WHAT TO WORK ON →
When every entry has been read, print each one back exactly.

ENTRIES SHOWN →
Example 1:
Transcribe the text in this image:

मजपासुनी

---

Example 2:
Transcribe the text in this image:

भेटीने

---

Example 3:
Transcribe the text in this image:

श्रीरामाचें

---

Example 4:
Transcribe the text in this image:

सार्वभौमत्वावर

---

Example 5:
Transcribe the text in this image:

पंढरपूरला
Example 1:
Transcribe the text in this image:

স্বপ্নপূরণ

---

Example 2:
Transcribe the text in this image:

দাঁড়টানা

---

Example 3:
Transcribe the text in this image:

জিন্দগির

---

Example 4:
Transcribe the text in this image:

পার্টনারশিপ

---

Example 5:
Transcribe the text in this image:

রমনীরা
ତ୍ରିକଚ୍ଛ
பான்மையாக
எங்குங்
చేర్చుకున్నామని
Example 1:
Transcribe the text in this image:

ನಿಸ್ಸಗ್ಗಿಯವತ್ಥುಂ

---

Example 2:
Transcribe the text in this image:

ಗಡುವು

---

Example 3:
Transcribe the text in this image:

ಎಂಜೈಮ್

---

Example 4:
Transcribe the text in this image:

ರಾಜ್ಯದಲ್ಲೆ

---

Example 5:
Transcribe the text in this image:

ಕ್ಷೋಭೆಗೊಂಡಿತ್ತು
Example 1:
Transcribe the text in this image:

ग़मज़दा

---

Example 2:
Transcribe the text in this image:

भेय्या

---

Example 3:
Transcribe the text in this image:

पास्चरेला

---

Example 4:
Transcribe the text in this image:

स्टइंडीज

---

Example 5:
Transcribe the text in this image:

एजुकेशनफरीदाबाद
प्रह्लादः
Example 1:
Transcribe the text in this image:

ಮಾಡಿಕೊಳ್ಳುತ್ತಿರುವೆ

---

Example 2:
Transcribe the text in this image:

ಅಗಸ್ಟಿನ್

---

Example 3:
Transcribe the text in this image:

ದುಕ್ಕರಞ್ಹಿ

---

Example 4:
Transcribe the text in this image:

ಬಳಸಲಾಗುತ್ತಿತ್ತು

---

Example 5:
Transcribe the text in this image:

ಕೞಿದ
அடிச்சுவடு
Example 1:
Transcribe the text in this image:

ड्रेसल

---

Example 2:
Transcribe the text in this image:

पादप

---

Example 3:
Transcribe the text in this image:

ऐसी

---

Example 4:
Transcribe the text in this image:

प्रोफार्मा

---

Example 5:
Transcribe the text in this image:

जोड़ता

RESULT →
Example 1:
Transcribe the text in this image:

मजपासुनी

---

Example 2:
Transcribe the text in this image:

भेटीने

---

Example 3:
Transcribe the text in this image:

श्रीरामाचें

---

Example 4:
Transcribe the text in this image:

सार्वभौमत्वावर

---

Example 5:
Transcribe the text in this image:

पंढरपूरला
Example 1:
Transcribe the text in this image:

স্বপ্নপূরণ

---

Example 2:
Transcribe the text in this image:

দাঁড়টানা

---

Example 3:
Transcribe the text in this image:

জিন্দগির

---

Example 4:
Transcribe the text in this image:

পার্টনারশিপ

---

Example 5:
Transcribe the text in this image:

রমনীরা
ତ୍ରିକଚ୍ଛ
பான்மையாக
எங்குங்
చేర్చుకున్నామని
Example 1:
Transcribe the text in this image:

ನಿಸ್ಸಗ್ಗಿಯವತ್ಥುಂ

---

Example 2:
Transcribe the text in this image:

ಗಡುವು

---

Example 3:
Transcribe the text in this image:

ಎಂಜೈಮ್

---

Example 4:
Transcribe the text in this image:

ರಾಜ್ಯದಲ್ಲೆ

---

Example 5:
Transcribe the text in this image:

ಕ್ಷೋಭೆಗೊಂಡಿತ್ತು
Example 1:
Transcribe the text in this image:

ग़मज़दा

---

Example 2:
Transcribe the text in this image:

भेय्या

---

Example 3:
Transcribe the text in this image:

पास्चरेला

---

Example 4:
Transcribe the text in this image:

स्टइंडीज

---

Example 5:
Transcribe the text in this image:

एजुकेशनफरीदाबाद
प्रह्लादः
Example 1:
Transcribe the text in this image:

ಮಾಡಿಕೊಳ್ಳುತ್ತಿರುವೆ

---

Example 2:
Transcribe the text in this image:

ಅಗಸ್ಟಿನ್

---

Example 3:
Transcribe the text in this image:

ದುಕ್ಕರಞ್ಹಿ

---

Example 4:
Transcribe the text in this image:

ಬಳಸಲಾಗುತ್ತಿತ್ತು

---

Example 5:
Transcribe the text in this image:

ಕೞಿದ
அடிச்சுவடு
Example 1:
Transcribe the text in this image:

ड्रेसल

---

Example 2:
Transcribe the text in this image:

पादप

---

Example 3:
Transcribe the text in this image:

ऐसी

---

Example 4:
Transcribe the text in this image:

प्रोफार्मा

---

Example 5:
Transcribe the text in this image:

जोड़ता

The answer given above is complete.